Given text:
OK, great. I've eliminated OOM errors after increasing the memory
allocated to Solr: 12Gb out of 20Gb. It's probably not an optimal
setting but this is all I can have right now on the Solr machines. I'll
look into GC logging too.

Turning to the Solr logs, a quick sweep revealed a lot of "Caused by:
java.net.SocketException: Connection reset" lines, but this isn't very
explicit. I suppose I'll have to cross-check on the concerned server(s).

Anyway, I'll have a try at the updated setting and I'll get back to the
list.

Thanks,
John.


On 21/12/15 17:21, Erick Erickson wrote:
> ZK isn't pushed all that heavily, although all things are possible. Still,
> for maintenance putting Zk on separate machines is a good idea. They
> don't have to be very beefy machines.
>
> Look in your logs for LeaderInitiatedRecovery messages. If you find them
> then _probably_ you have some issues with timeouts, often due to
> excessive GC pauses, turning on GC logging can help you get
> a handle on that.
>
> Another "popular" reason for nodes going into recovery is Out Of Memory
> errors, which is easy to do in a system that gets set up and
> then more and more docs get added to it. You either have to move
> some collections to other Solr instances, get more memory to the JVM
> (but watch out for GC pauses and starving the OS's memory) etc.
>
> But the Solr logs are the place I'd look first for any help in understanding
> the root cause of nodes going into recovery.
>
> Best,
> Erick
>
> On Mon, Dec 21, 2015 at 8:04 AM, John Smith <solr-u...@remailme.net> wrote:
>> Thanks, I'll have a try. Can the load on the Solr servers impair the zk
>> response time in the current situation, which would cause the desync? Is
>> this the reason for the change?
>>
>> John.

Study material:
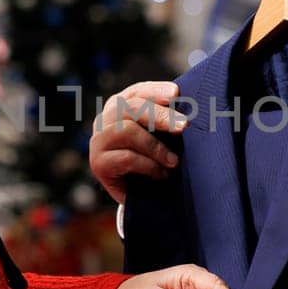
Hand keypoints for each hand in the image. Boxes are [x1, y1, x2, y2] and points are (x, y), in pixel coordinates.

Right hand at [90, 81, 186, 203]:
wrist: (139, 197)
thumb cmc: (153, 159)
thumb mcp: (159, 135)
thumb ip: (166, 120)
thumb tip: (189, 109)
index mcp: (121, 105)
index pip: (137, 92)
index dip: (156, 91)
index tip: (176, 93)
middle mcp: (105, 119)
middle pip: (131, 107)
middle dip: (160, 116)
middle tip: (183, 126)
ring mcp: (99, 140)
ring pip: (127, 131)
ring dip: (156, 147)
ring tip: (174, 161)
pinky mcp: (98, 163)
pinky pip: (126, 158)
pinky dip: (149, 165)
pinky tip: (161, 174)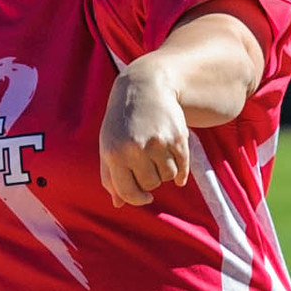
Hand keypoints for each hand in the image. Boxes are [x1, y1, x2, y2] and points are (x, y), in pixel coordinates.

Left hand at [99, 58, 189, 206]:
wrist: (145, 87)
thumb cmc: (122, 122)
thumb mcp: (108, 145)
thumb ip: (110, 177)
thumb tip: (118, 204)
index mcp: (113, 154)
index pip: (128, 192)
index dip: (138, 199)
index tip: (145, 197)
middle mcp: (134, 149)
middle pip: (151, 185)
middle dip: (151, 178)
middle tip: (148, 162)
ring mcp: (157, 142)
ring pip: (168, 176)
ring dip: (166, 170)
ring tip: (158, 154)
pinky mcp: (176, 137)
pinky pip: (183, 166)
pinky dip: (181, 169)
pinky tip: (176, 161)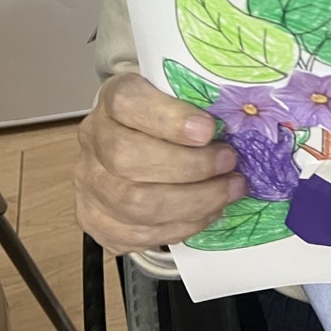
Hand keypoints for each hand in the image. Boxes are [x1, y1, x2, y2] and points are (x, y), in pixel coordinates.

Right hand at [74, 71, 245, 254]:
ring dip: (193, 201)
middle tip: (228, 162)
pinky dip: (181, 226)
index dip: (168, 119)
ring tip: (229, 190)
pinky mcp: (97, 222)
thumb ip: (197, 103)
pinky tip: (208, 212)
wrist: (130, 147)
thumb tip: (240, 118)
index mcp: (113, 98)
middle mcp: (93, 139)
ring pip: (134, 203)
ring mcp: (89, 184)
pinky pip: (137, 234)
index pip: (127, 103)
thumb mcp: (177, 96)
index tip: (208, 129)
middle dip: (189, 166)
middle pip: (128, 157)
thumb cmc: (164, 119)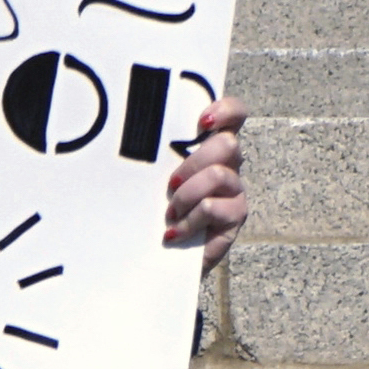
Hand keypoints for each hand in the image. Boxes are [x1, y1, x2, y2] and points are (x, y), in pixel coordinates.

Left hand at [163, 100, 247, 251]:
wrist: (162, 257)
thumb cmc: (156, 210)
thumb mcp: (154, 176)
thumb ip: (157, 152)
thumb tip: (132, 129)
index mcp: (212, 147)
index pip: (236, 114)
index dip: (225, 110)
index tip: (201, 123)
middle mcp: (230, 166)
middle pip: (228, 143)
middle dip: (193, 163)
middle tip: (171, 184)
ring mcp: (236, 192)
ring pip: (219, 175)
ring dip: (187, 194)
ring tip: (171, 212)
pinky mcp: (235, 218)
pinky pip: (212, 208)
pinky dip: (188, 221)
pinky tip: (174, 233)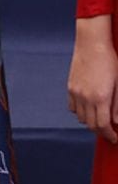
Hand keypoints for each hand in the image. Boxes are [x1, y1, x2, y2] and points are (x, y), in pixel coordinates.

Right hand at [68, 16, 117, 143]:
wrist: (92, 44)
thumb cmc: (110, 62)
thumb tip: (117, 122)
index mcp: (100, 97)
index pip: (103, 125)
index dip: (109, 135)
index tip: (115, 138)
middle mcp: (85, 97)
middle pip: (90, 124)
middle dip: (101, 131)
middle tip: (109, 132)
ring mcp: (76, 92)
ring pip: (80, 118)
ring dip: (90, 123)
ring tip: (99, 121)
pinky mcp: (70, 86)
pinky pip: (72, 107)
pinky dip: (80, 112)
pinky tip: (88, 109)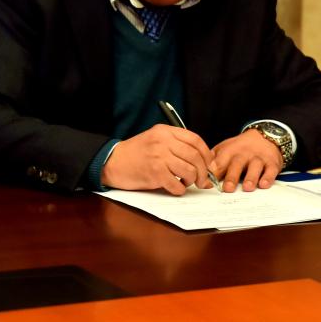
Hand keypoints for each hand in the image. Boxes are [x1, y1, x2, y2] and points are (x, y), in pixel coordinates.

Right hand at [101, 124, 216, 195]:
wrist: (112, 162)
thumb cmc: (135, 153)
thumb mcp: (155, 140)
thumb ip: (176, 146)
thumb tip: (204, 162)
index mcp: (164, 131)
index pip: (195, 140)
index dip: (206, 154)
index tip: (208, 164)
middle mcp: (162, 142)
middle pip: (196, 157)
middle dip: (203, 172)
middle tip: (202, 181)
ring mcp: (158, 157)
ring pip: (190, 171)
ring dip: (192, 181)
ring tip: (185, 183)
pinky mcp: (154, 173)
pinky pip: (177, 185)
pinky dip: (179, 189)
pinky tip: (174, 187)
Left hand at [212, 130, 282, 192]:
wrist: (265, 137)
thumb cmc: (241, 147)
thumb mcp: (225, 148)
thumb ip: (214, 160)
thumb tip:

* * *

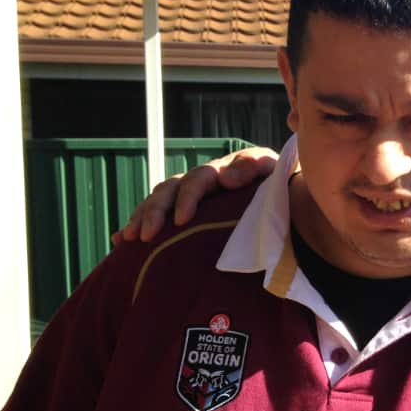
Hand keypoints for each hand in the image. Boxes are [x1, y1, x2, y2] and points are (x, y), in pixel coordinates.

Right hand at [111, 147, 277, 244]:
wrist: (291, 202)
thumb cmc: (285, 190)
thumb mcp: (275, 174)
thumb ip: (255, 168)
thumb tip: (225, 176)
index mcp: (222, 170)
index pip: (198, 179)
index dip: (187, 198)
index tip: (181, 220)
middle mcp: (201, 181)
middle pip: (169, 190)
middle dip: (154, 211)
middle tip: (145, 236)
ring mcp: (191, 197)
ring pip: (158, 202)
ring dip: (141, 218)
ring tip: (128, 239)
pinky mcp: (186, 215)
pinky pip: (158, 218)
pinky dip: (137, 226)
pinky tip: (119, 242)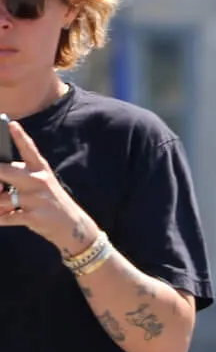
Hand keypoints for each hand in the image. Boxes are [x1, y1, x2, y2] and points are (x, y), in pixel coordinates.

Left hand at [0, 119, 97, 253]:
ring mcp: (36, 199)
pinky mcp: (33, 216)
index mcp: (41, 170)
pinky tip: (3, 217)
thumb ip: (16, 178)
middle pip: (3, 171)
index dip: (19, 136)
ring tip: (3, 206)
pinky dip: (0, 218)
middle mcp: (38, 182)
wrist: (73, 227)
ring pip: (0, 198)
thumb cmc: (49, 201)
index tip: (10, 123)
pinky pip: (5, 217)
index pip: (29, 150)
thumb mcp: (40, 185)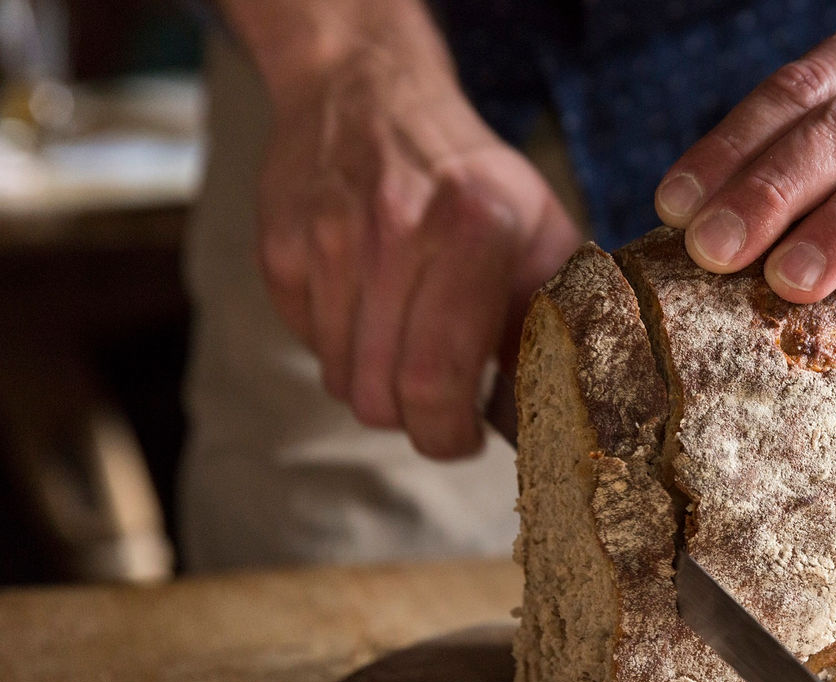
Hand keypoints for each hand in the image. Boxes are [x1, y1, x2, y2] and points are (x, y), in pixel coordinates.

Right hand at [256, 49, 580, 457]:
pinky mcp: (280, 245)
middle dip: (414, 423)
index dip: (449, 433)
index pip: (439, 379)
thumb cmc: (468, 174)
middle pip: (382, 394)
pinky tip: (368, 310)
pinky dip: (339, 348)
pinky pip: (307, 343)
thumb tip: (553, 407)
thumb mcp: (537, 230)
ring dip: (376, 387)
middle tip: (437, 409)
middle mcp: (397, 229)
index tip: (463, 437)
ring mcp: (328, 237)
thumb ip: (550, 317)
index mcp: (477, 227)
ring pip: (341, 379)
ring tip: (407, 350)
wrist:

Description of the task:
Print the full Solr thread word for word. These records have no connection to the Solr thread.

Solution to this problem:
OK, great. I've eliminated OOM errors after increasing the memory
allocated to Solr: 12Gb out of 20Gb. It's probably not an optimal
setting but this is all I can have right now on the Solr machines. I'll
look into GC logging too.

Turning to the Solr logs, a quick sweep revealed a lot of "Caused by:
java.net.SocketException: Connection reset" lines, but this isn't very
explicit. I suppose I'll have to cross-check on the concerned server(s).

Anyway, I'll have a try at the updated setting and I'll get back to the
list.

Thanks,
John.


On 21/12/15 17:21, Erick Erickson wrote:
> ZK isn't pushed all that heavily, although all things are possible. Still,
> for maintenance putting Zk on separate machines is a good idea. They
> don't have to be very beefy machines.
>
> Look in your logs for LeaderInitiatedRecovery messages. If you find them
> then _probably_ you have some issues with timeouts, often due to
> excessive GC pauses, turning on GC logging can help you get
> a handle on that.
>
> Another "popular" reason for nodes going into recovery is Out Of Memory
> errors, which is easy to do in a system that gets set up and
> then more and more docs get added to it. You either have to move
> some collections to other Solr instances, get more memory to the JVM
> (but watch out for GC pauses and starving the OS's memory) etc.
>
> But the Solr logs are the place I'd look first for any help in understanding
> the root cause of nodes going into recovery.
>
> Best,
> Erick
>
> On Mon, Dec 21, 2015 at 8:04 AM, John Smith <solr-u...@remailme.net> wrote:
>> Thanks, I'll have a try. Can the load on the Solr servers impair the zk
>> response time in the current situation, which would cause the desync? Is
>> this the reason for the change?
>>
>> John.